**Required action**
Render the lines from the start of the records below through the line containing "даний момент, волонтерю", inclusive, as a JSON list of strings with one string per line, leaving out blank lines.

**Provided records**

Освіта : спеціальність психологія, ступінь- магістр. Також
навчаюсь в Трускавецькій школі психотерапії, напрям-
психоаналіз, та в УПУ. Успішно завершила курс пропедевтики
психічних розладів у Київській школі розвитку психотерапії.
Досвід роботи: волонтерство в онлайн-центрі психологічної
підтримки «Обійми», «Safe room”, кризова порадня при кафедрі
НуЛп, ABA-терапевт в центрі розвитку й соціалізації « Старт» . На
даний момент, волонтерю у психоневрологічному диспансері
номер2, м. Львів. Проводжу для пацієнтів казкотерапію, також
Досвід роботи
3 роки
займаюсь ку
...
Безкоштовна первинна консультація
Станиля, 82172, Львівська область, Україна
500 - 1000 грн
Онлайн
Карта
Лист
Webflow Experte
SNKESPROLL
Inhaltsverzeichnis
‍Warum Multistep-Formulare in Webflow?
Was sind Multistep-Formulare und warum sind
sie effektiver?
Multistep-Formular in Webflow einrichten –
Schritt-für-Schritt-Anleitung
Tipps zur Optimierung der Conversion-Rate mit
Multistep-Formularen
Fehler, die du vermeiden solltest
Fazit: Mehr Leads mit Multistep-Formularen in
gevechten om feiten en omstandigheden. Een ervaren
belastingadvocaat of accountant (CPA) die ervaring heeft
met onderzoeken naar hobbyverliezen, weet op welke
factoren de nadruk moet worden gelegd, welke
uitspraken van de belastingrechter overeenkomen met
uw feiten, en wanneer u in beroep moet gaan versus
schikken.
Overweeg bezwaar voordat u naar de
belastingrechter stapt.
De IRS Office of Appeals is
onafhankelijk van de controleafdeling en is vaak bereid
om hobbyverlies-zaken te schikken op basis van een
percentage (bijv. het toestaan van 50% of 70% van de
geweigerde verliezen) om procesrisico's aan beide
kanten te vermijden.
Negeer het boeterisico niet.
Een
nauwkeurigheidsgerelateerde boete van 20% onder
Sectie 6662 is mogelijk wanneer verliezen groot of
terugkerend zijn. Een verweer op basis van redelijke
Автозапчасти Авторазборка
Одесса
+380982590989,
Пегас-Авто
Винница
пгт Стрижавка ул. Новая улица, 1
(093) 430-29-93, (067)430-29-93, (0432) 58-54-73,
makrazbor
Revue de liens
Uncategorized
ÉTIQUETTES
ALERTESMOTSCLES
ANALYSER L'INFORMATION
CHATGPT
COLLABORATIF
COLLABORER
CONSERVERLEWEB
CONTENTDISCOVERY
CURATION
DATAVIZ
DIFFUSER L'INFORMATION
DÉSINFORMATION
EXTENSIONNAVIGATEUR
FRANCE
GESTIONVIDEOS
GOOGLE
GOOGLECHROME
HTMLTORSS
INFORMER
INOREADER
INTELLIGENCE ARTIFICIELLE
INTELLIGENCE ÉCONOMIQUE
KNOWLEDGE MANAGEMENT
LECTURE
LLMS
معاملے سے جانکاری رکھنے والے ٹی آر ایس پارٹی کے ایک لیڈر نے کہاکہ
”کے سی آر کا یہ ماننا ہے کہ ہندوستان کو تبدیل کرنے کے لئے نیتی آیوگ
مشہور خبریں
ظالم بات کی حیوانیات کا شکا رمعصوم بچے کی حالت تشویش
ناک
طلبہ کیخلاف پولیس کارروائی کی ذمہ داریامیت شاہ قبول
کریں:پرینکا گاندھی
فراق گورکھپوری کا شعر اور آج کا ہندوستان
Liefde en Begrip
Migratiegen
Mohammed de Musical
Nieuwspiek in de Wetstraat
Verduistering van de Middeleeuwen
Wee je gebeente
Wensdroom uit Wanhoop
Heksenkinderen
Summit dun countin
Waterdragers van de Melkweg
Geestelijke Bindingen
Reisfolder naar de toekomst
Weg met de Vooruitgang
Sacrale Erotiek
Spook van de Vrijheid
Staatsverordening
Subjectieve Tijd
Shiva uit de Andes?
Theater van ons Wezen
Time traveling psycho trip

**Solution**
[
  "Освіта : спеціальність психологія, ступінь- магістр. Також",
  "навчаюсь в Трускавецькій школі психотерапії, напрям-",
  "психоаналіз, та в УПУ. Успішно завершила курс пропедевтики",
  "психічних розладів у Київській школі розвитку психотерапії.",
  "Досвід роботи: волонтерство в онлайн-центрі психологічної",
  "підтримки «Обійми», «Safe room”, кризова порадня при кафедрі",
  "НуЛп, ABA-терапевт в центрі розвитку й соціалізації « Старт» . На",
  "даний момент, волонтерю у психоневрологічному диспансері"
]